START Excerpted records
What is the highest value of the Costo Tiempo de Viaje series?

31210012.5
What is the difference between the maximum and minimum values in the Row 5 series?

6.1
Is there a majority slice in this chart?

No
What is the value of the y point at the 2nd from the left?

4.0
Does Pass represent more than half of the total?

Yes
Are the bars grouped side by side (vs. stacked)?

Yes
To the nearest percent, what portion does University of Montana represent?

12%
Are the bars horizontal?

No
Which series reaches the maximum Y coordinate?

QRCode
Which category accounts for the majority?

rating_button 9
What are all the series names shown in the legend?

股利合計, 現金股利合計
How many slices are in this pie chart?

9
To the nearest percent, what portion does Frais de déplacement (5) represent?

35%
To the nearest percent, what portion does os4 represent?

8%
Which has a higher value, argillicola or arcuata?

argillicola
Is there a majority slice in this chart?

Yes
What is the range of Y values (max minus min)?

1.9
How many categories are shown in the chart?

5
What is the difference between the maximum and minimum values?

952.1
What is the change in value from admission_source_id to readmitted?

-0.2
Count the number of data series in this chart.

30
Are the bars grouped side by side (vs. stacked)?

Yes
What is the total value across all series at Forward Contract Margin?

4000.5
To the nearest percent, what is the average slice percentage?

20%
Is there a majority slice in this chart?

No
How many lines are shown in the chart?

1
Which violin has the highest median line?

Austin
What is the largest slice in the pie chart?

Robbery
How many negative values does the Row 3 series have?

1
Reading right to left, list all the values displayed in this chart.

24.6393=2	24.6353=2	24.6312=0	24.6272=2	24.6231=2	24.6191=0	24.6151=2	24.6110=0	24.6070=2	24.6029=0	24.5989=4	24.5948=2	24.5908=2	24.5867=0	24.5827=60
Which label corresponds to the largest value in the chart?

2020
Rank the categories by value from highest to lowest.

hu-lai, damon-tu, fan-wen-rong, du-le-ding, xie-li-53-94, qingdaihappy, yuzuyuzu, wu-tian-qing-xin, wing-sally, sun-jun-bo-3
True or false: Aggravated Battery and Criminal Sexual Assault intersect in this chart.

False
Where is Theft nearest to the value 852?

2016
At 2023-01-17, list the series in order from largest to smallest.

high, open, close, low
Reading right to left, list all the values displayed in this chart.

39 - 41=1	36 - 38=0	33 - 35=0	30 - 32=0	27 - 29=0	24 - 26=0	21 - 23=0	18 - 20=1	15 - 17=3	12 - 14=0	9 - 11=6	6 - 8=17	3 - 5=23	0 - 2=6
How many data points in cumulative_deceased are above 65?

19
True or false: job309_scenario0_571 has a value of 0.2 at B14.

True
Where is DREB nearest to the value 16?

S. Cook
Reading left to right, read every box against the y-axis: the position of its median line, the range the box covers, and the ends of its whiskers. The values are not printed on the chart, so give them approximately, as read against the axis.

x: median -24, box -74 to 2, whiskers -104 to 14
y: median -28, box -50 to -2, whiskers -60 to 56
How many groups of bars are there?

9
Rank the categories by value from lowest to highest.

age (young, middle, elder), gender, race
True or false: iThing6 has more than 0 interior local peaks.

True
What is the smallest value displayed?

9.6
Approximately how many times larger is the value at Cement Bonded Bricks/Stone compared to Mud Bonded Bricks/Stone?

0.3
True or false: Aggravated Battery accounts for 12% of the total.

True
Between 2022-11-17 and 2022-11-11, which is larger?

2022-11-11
END Excerpted records
» Your objective:
State how many lines of the entries above contain the string "total". Give only the number.

» Answer for this exercise:
3